The origin is located at \((x, y) = (0, 0)\). The distances from each charge to the origin can be calculated using thecoordinates of the charges:\[\text{For } q_1: \sqrt{(x_1)^2} = \sqrt{4.0^2} = 4.0 \text{ cm (0.04 m)},\]\[\text{For } q_2: \sqrt{(x_2)^2} = \sqrt{(-4.0)^2} = 4.0 \text{ cm (0.04 m)},\]\[\text{For } q_3: \sqrt{(y_3)^2} = \sqrt{5.0^2} = 5.0 \text{ cm (0.05 m)},\]\[\text{For } q_4: \sqrt{(y_4)^2} = \sqrt{7.0^2} = 7.0 \text{ cm (0.07 m)}.\]

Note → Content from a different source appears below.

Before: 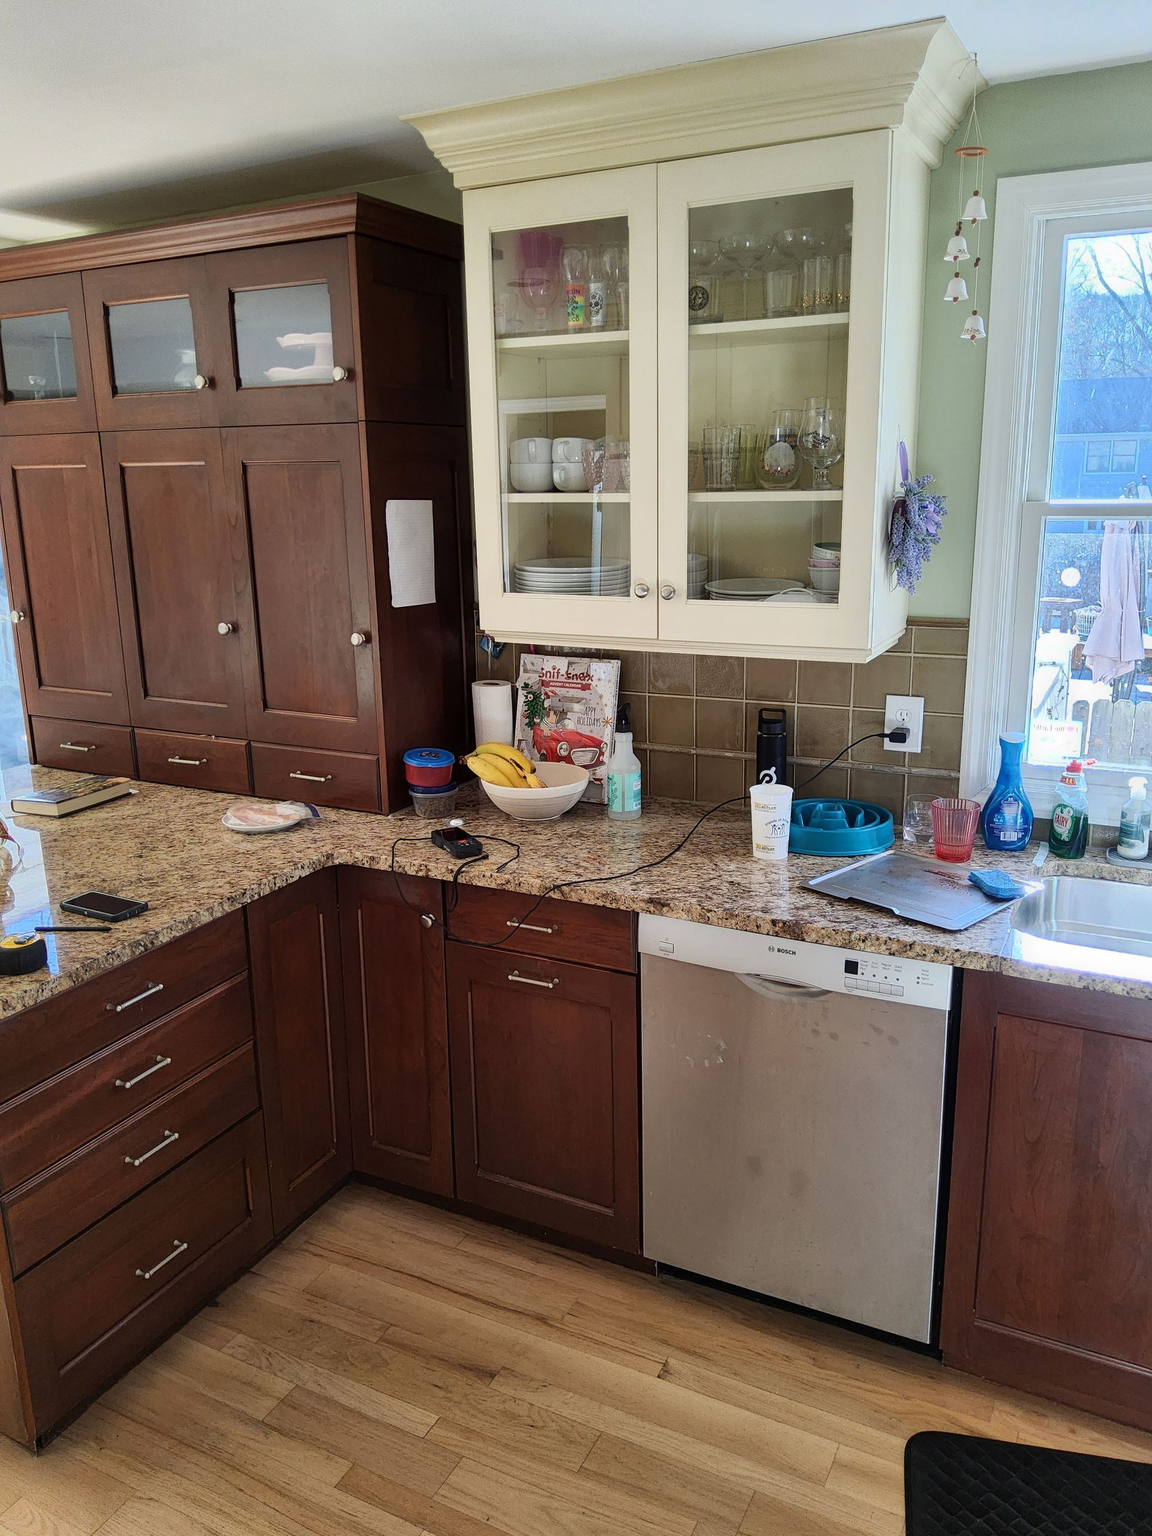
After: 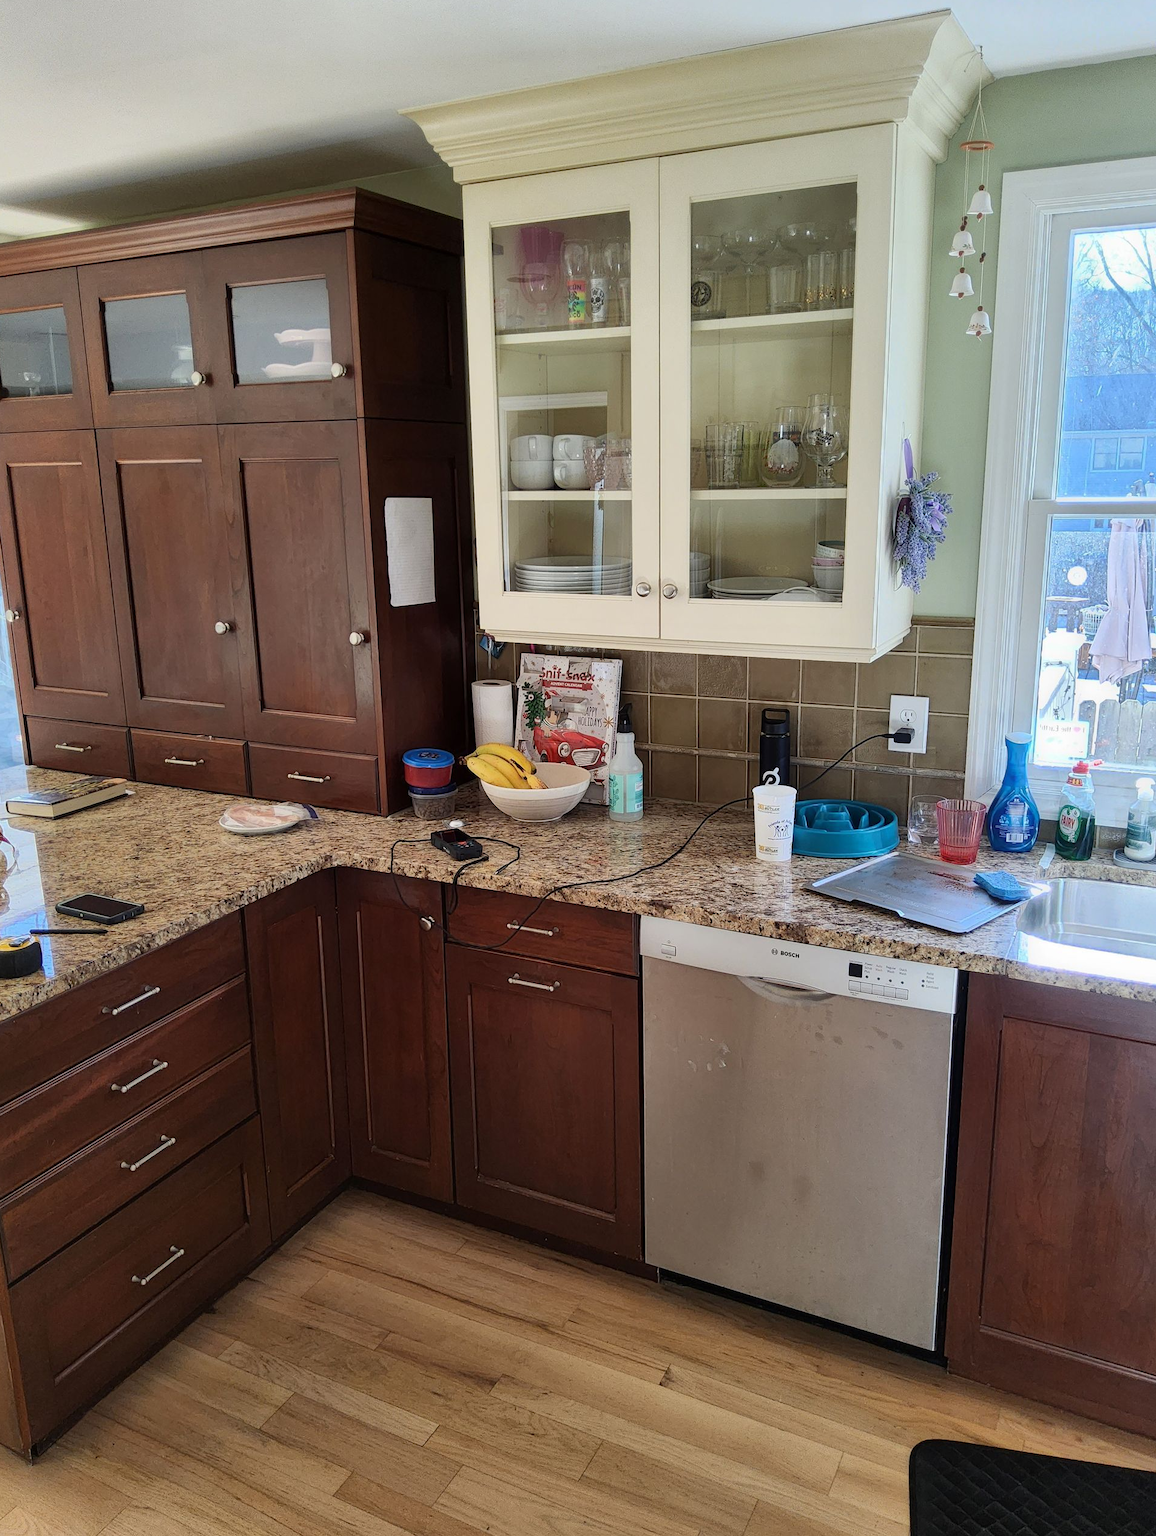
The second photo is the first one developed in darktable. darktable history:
crop: left 0.506%, top 0.542%, right 0.168%, bottom 0.514%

The electric field due to a point charge is given by:\[ E = \frac{k |q|}{r^2} \]where \( k = 8.99 \times 10^9 \text{ N m}^2/\text{C}^2 \) is Coulomb's constant.**For \( q_1 \):**\(E_1 = \frac{8.99 \times 10^9 \times 6.0 \times 10^{-6}}{(.04)^2} = 3.37 \times 10^7 \text{ N/C}\), directed left due to being on the \( x \)-axis.**For \( q_2 \):**\(E_2 = \frac{8.99 \times 10^9 \times 6.0 \times 10^{-6}}{(.04)^2} = 3.37 \times 10^7 \text{ N/C}\), directed right due to being on the \( x \)-axis.**For \( q_3 \):**\(E_3 = \frac{8.99 \times 10^9 \times 3.0 \times 10^{-6}}{(.05)^2} = 1.08 \times 10^7 \text{ N/C}\), directed down due to being on the \( y \)-axis.**For \( q_4 \):**\(E_4 = \frac{8.99 \times 10^9 \times 8.0 \times 10^{-6}}{(.07)^2} = 1.47 \times 10^7 \text{ N/C}\), directed up due to being negatively charged.

The net electric field at the origin is found by summing the vector components of the electric fields due to each charge.**Horizontal Component (\(E_x\)) from \( q_1 \) and \( q_2\):**Both are equal but opposite, so they cancel:\( E_{x~\text{net}} = 3.37 \times 10^7 - 3.37 \times 10^7 = 0 \text{ N/C} \).**Vertical Component (\(E_y\)) from \( q_3 \) and \( q_4\):**\( E_{y~\text{net}} = 1.47 \times 10^7 - 1.08 \times 10^7 = 0.39 \times 10^7 \text{ N/C} \), directed upwards.

Since the horizontal component is zero, the magnitude of the net electric field is simply the absolute value of the vertical component:\(E_{\text{net}} = |E_{y~\text{net}}| = 0.39 \times 10^7 = 3.9 \times 10^6 \text{ N/C}\)The direction is upwards along the \( y \)-axis as calculated.